Today, with such a huge stock of college graduates in the workforce searching for employment with a master’s degree or higher, applicants aren’t always guaranteed to land a job or make more than fellow members of the workforce with a lower level of education. To assess whether or not there’s really an increase in earning potential with a master’s, students need to do a thorough cost-benefit analysis.

Assessing the Cost

Students who attend post-secondary school to earn a 4-year degree often have more financial help from their parents than graduate students do. Due to their age at the time of entering a master’s degree program, The Washington Post states that 40 percent of the student debt on file now is accrued by adult graduate students because the cost of attending a master’s degree program is so high.

Average Cost of a Master’s Degree

Anyone who is contemplating the idea of returning to school should know how much that entire endeavor is going to cost them. Factoring in the costs before a potential student assesses the increase in earnings will be imperative to get a look at the big picture.

Unfortunately, pinpointing how much an actual master’s degree student will spend to study 2 more years of focused curriculum isn’t easy.

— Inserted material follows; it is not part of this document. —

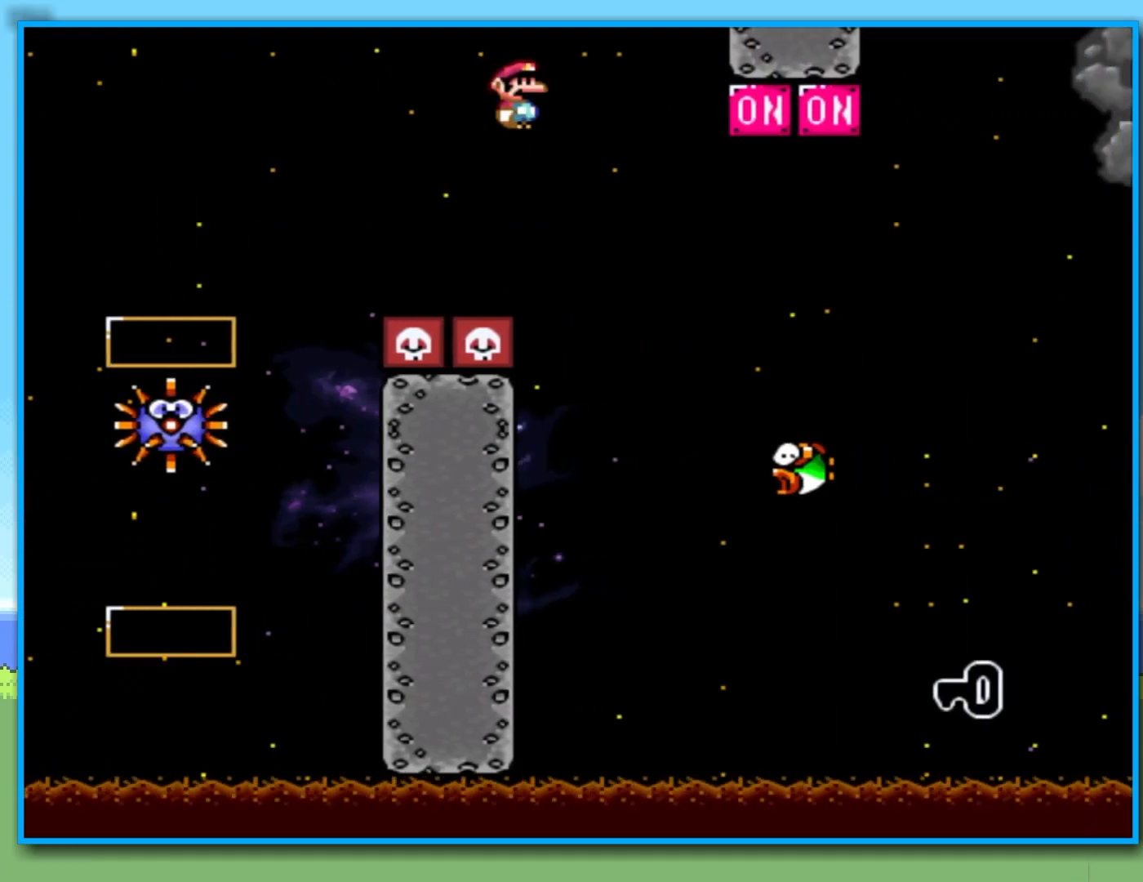
{"buttons": ["Y", "R2"], "left_stick": "right", "right_stick": "center", "events": [[383, "R2", "down"]]}
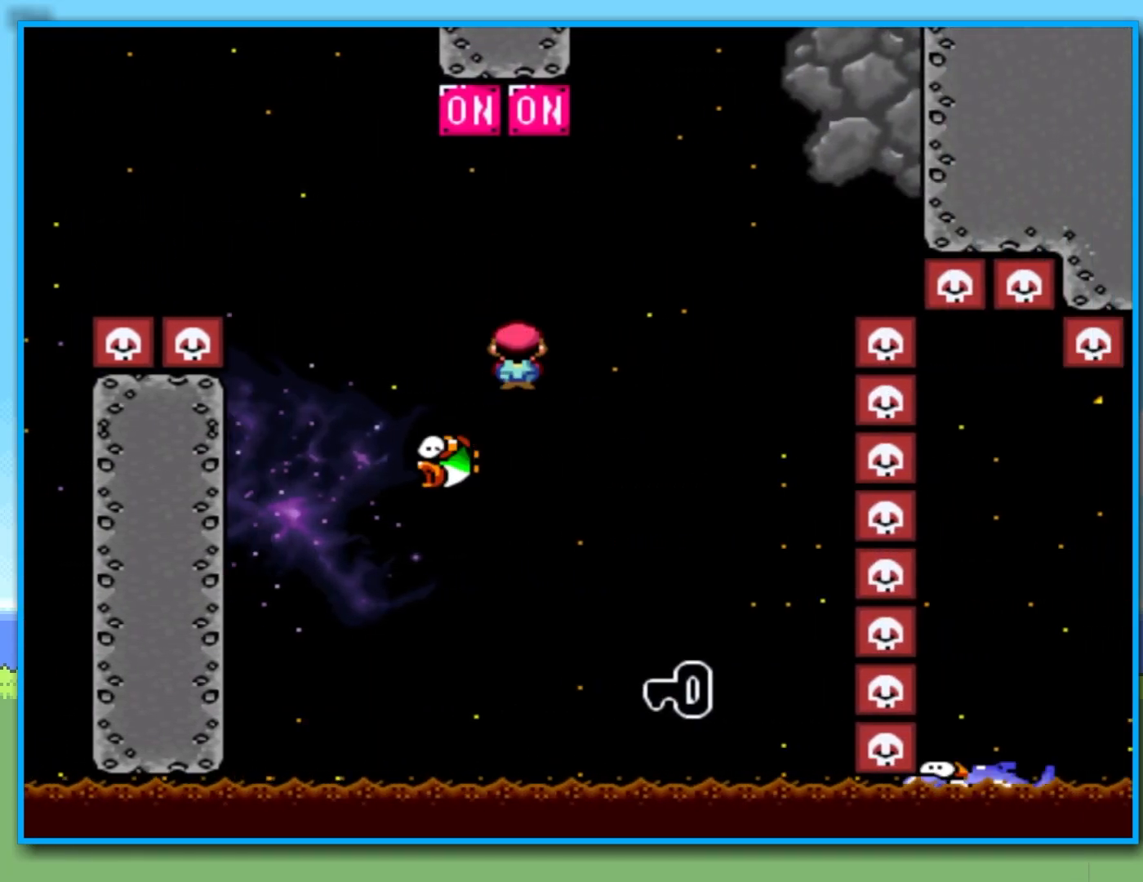
{"buttons": ["Y", "R2"], "left_stick": "right", "right_stick": "center", "events": [[133, "left_stick", "left"], [283, "left_stick", "center"], [350, "left_stick", "right"]]}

There are private schools with exorbitant tuition fees, public schools with different rates for residents and non-residents, and special MBA programs where fees are higher than average. That’s why just an extra two years in school can cost grad students between $30,000 and $120,000 total, according to FinAid.org.

Adding In Opportunity Costs

Students who study business coursework or economics are sure to learn about the term that is referred to as opportunity cost. It’s not only important to look at the tuition and fees, it’s important for anyone who wants to be informed to factor in the indirect costs of attending school that are created by making the choice to earn a master’s degree.

There are a few different indirect opportunity costs that prospective students might not highlight. Perhaps the largest is the fact that students must attend two more years of school and forgo the income that they could have earned after completing just a 4-year program. According to Time, the average graduate earns $50,556 with a bachelor’s degree. If someone with a bachelor’s degree earns around $100,000 in two years, they will be missing out on this income to attend school. That is another cost to consider in addition to the total cost of tuition.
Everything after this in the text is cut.